Record extracts:
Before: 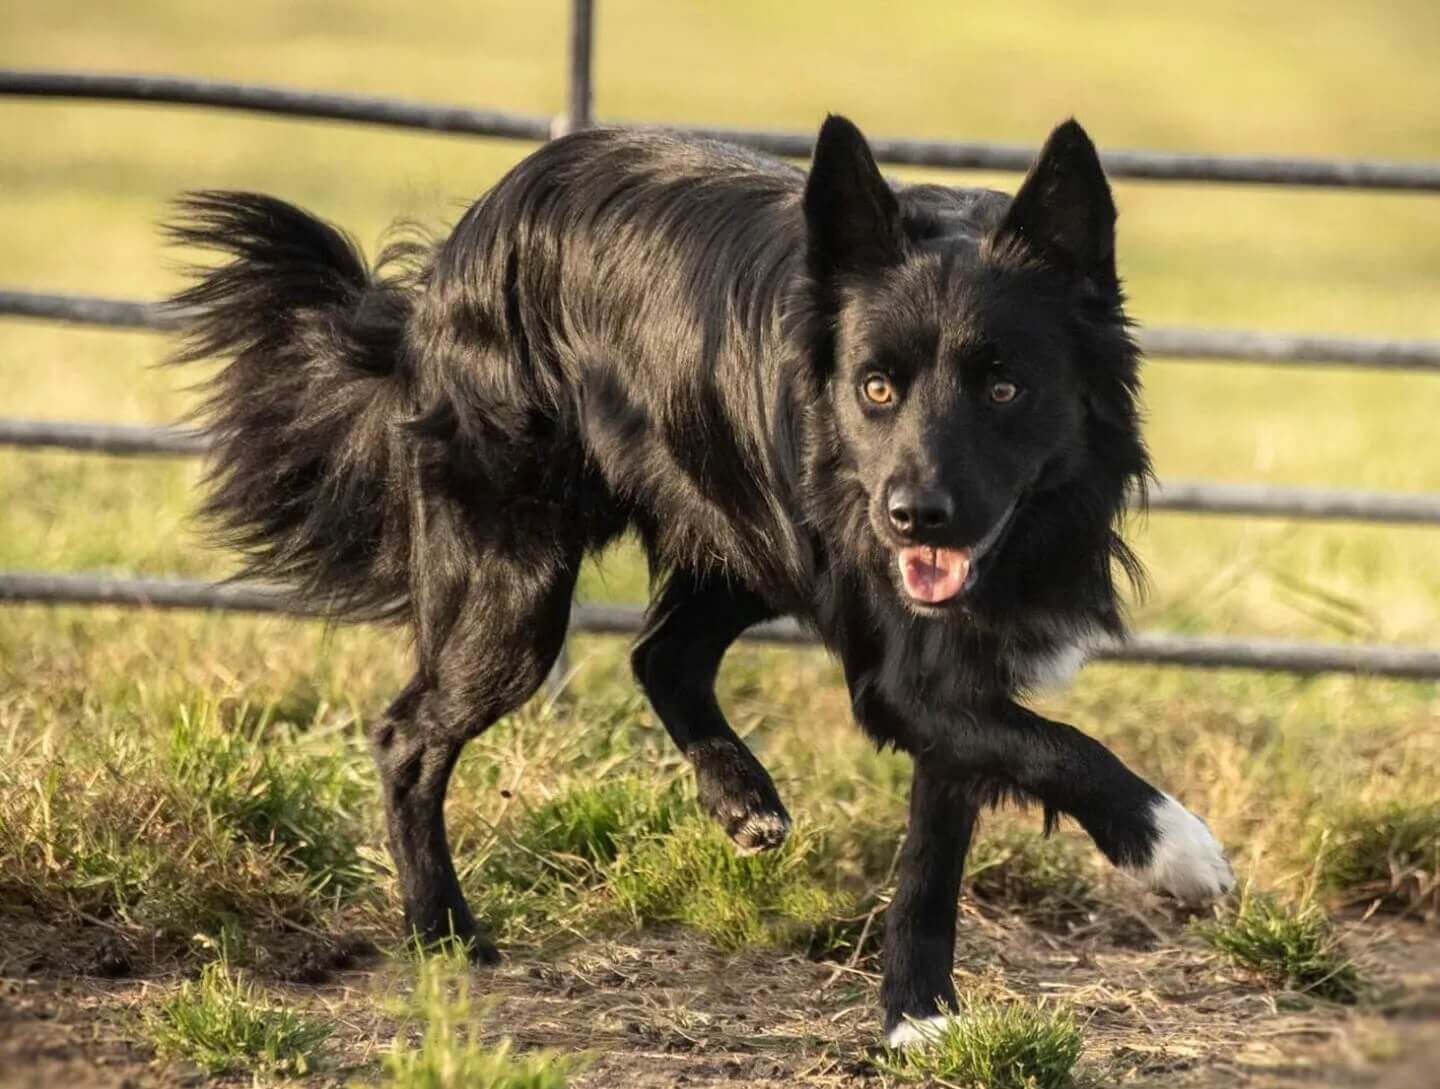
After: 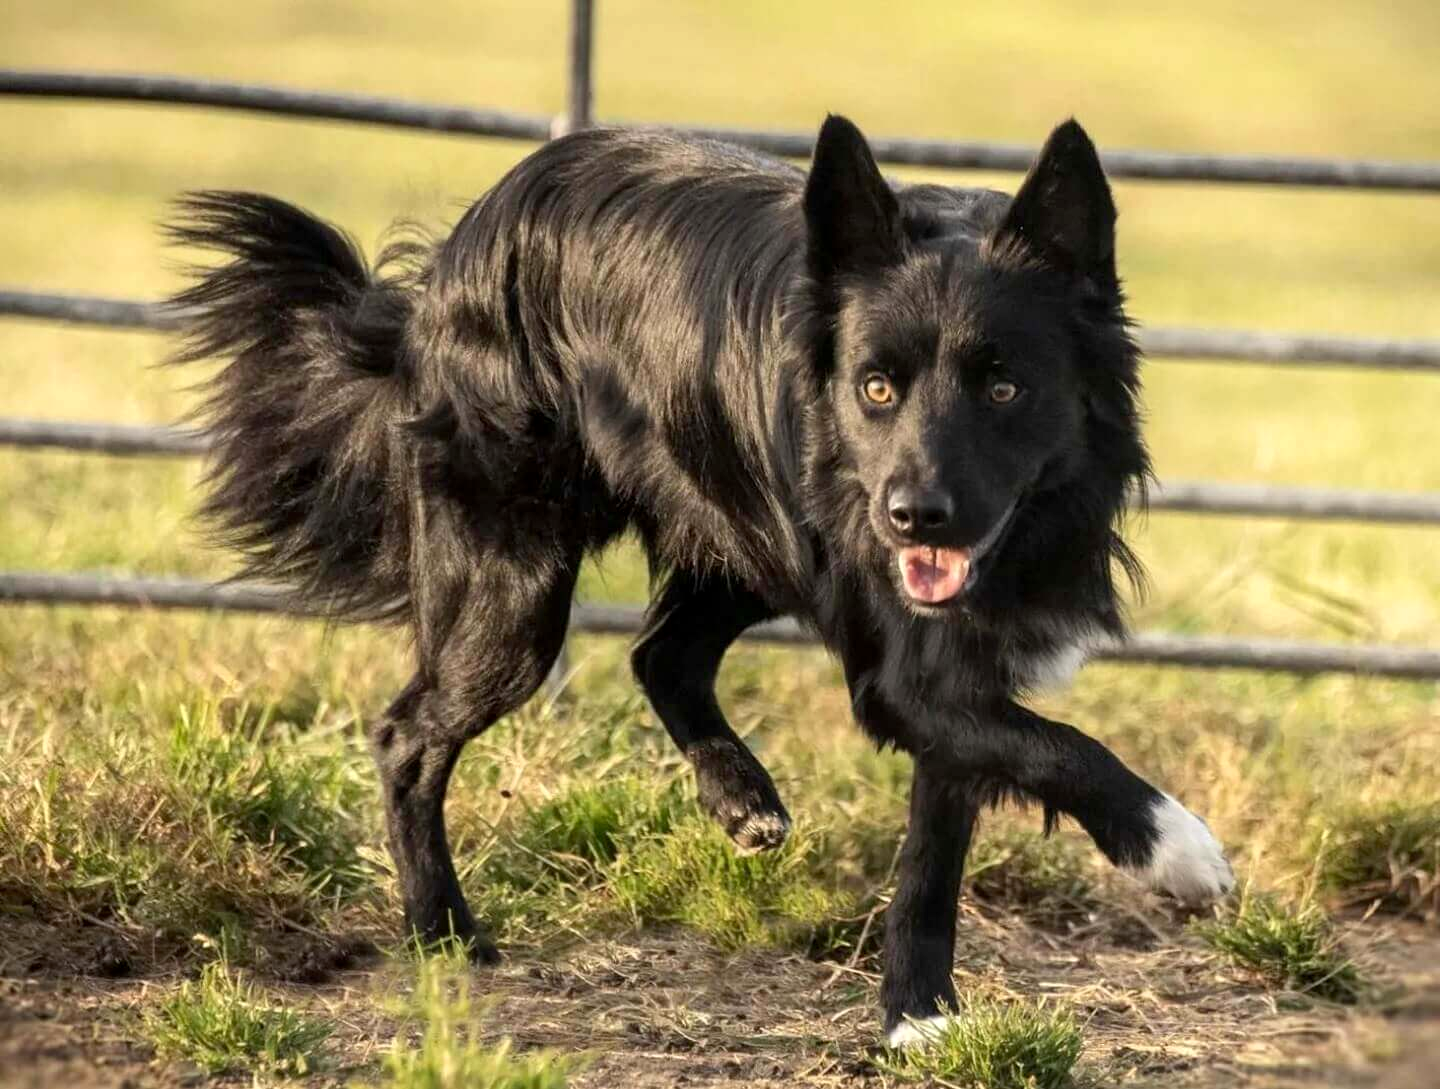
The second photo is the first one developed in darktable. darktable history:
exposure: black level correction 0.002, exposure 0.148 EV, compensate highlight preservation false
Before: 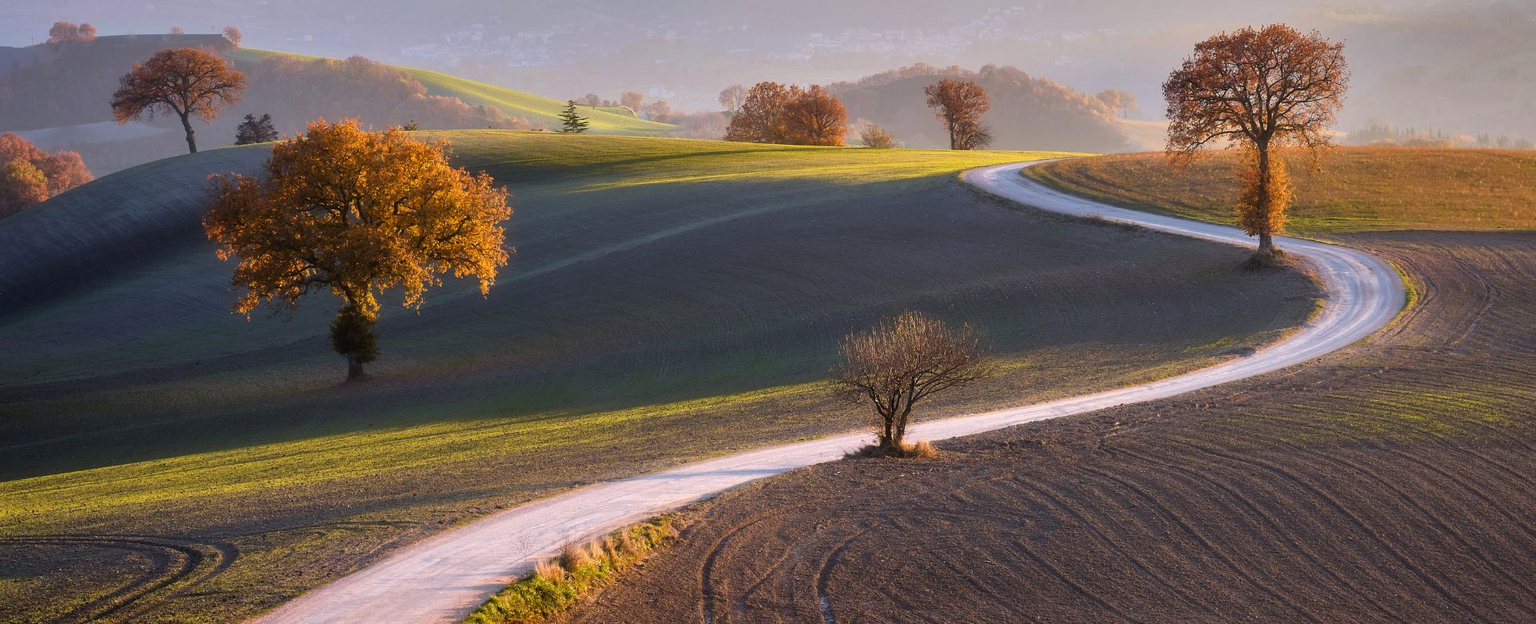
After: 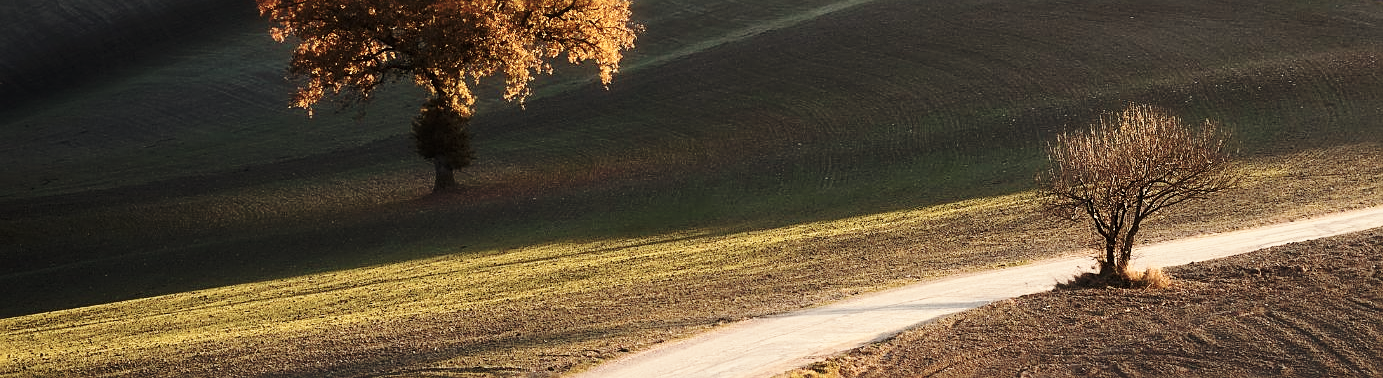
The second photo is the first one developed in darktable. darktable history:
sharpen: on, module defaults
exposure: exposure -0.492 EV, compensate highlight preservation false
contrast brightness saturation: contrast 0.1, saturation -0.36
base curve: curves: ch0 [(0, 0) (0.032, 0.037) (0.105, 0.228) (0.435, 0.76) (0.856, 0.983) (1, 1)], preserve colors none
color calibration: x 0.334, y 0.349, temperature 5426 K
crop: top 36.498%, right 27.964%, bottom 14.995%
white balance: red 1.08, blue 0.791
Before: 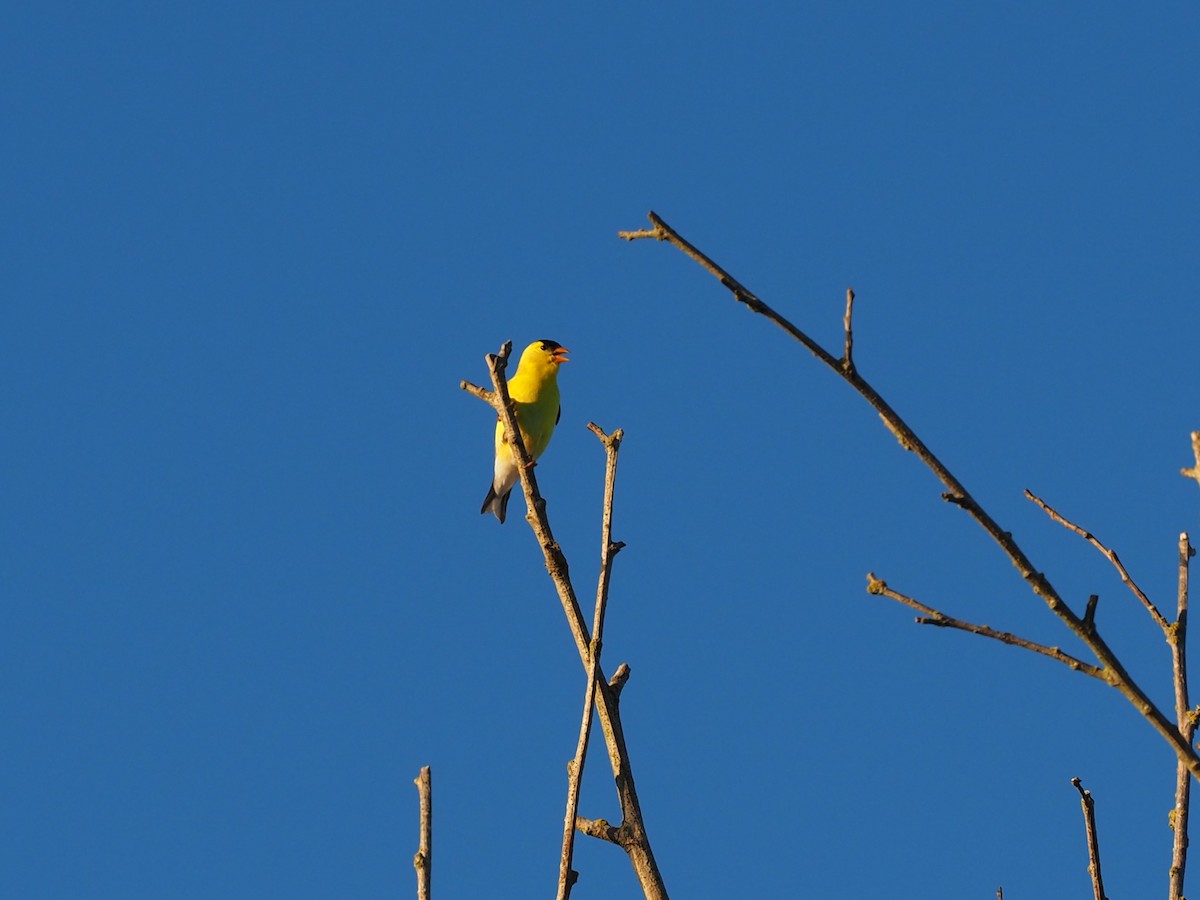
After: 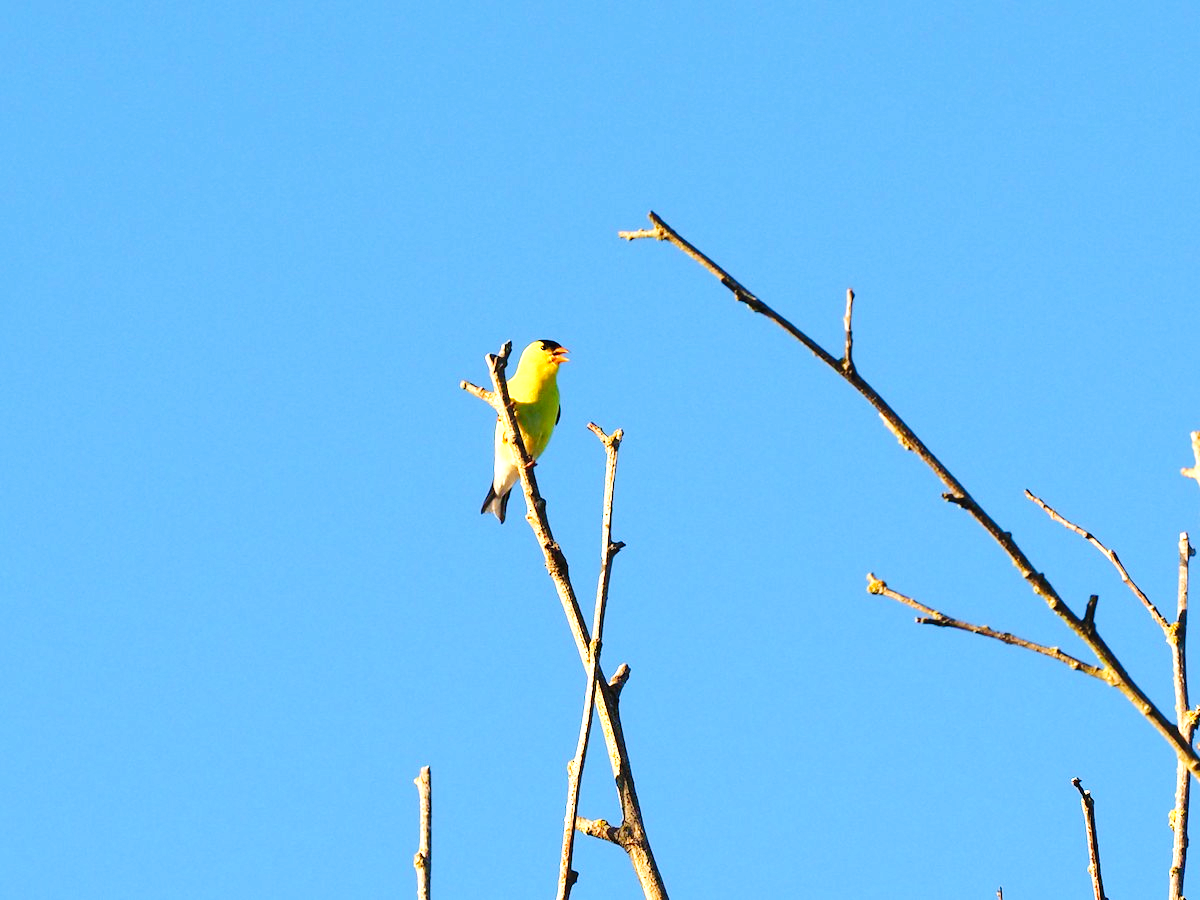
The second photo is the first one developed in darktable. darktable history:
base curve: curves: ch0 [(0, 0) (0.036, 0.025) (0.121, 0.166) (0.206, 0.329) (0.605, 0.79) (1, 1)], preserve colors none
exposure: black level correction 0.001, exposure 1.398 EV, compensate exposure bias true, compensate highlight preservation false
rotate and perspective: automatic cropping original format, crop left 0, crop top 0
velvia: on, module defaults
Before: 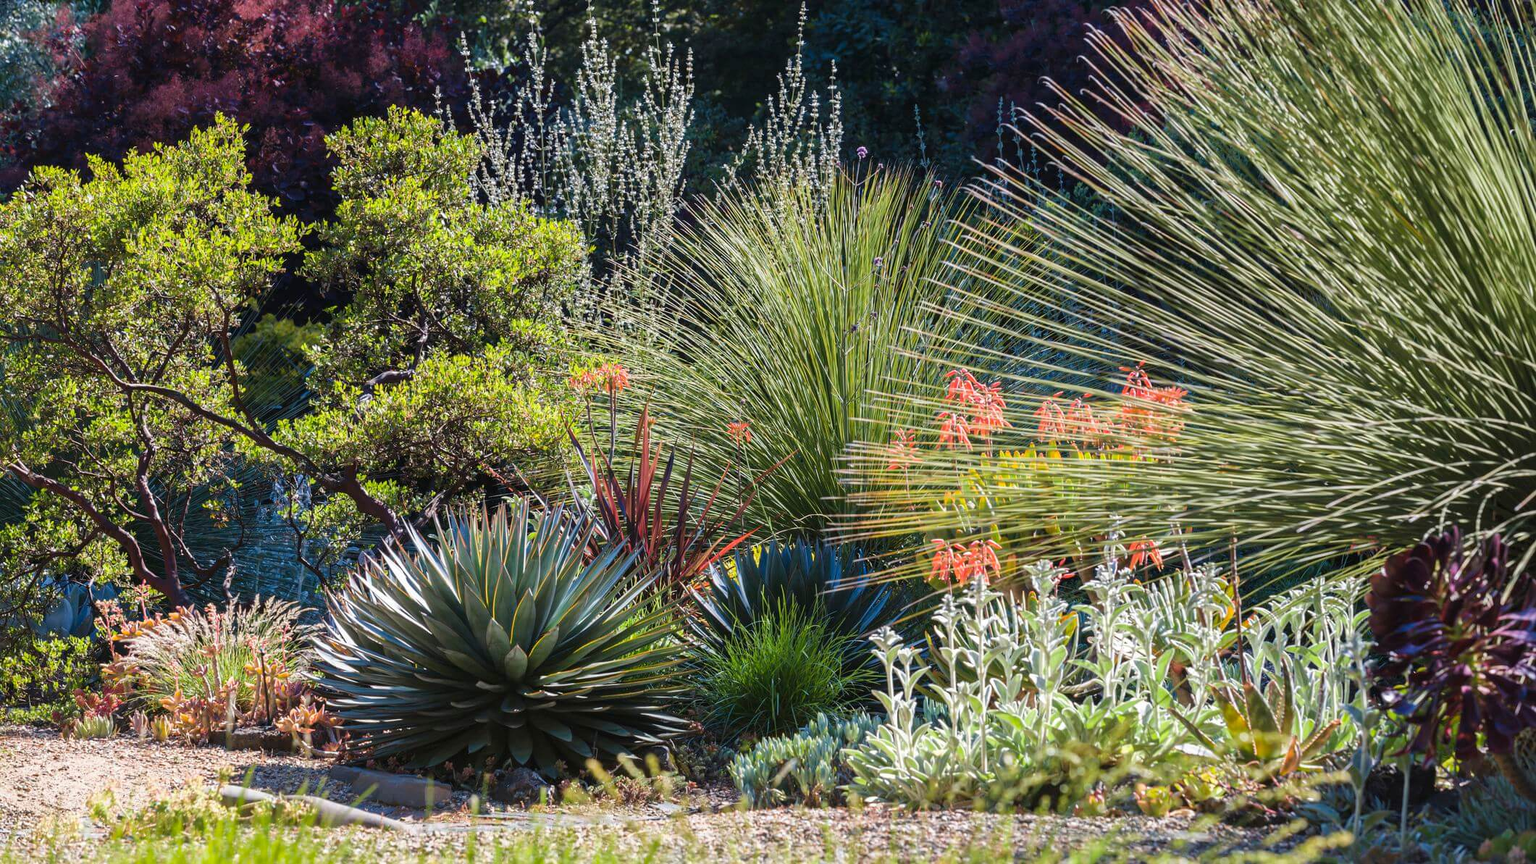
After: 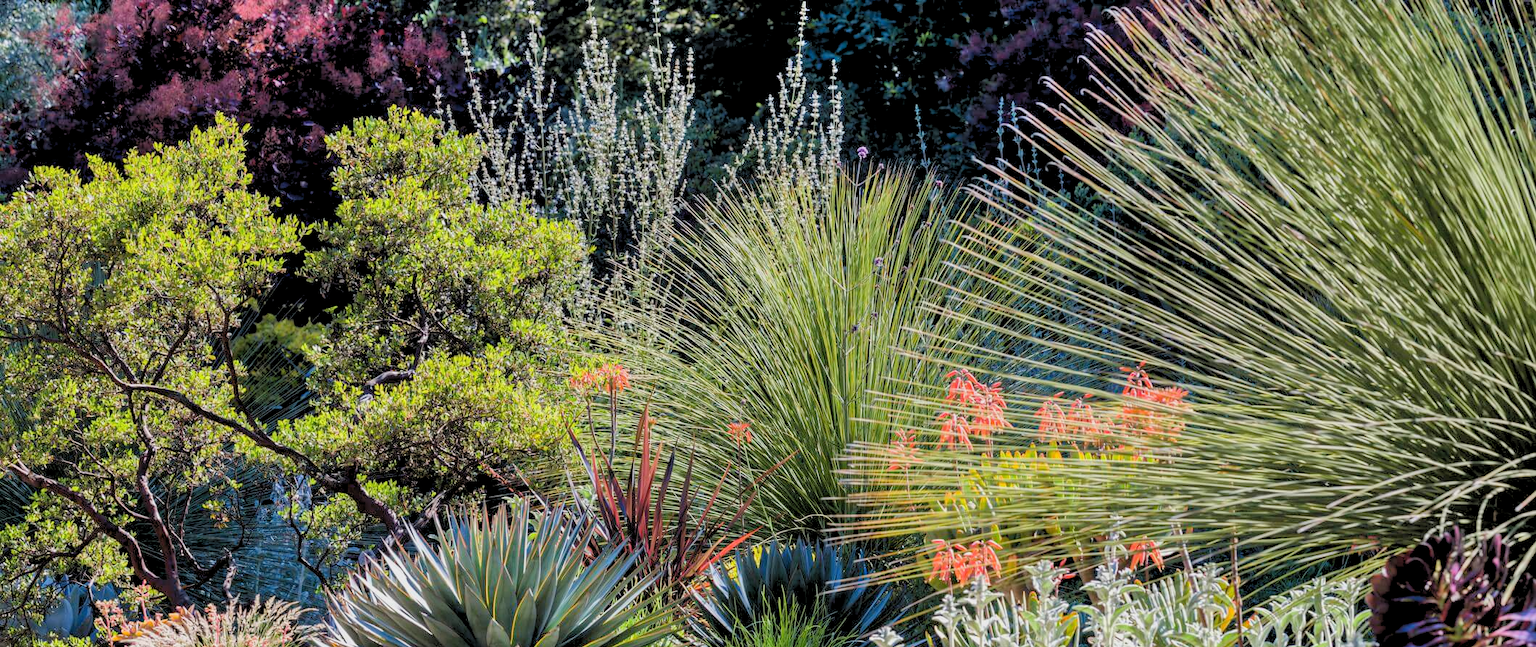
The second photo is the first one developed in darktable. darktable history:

Task statement: Please retype all of the items above line for line, leaving out the pictures.

Problem solution:
Before: 
After: 
The second photo is the first one developed in darktable. darktable history:
exposure: black level correction 0.002, exposure 0.148 EV, compensate highlight preservation false
Before: 
After: 
The second photo is the first one developed in darktable. darktable history:
sharpen: on, module defaults
exposure: exposure -0.492 EV, compensate highlight preservation false
contrast brightness saturation: contrast 0.1, saturation -0.36
base curve: curves: ch0 [(0, 0) (0.032, 0.037) (0.105, 0.228) (0.435, 0.76) (0.856, 0.983) (1, 1)], preserve colors none
color calibration: x 0.334, y 0.349, temperature 5426 K
crop: top 36.498%, right 27.964%, bottom 14.995%
white balance: red 1.08, blue 0.791
Before: 
After: 
The second photo is the first one developed in darktable. darktable history:
base curve: curves: ch0 [(0, 0) (0.036, 0.025) (0.121, 0.166) (0.206, 0.329) (0.605, 0.79) (1, 1)], preserve colors none
exposure: black level correction 0.001, exposure 1.398 EV, compensate exposure bias true, compensate highlight preservation false
rotate and perspective: automatic cropping original format, crop left 0, crop top 0
velvia: on, module defaults
Before: 
After: 
The second photo is the first one developed in darktable. darktable history:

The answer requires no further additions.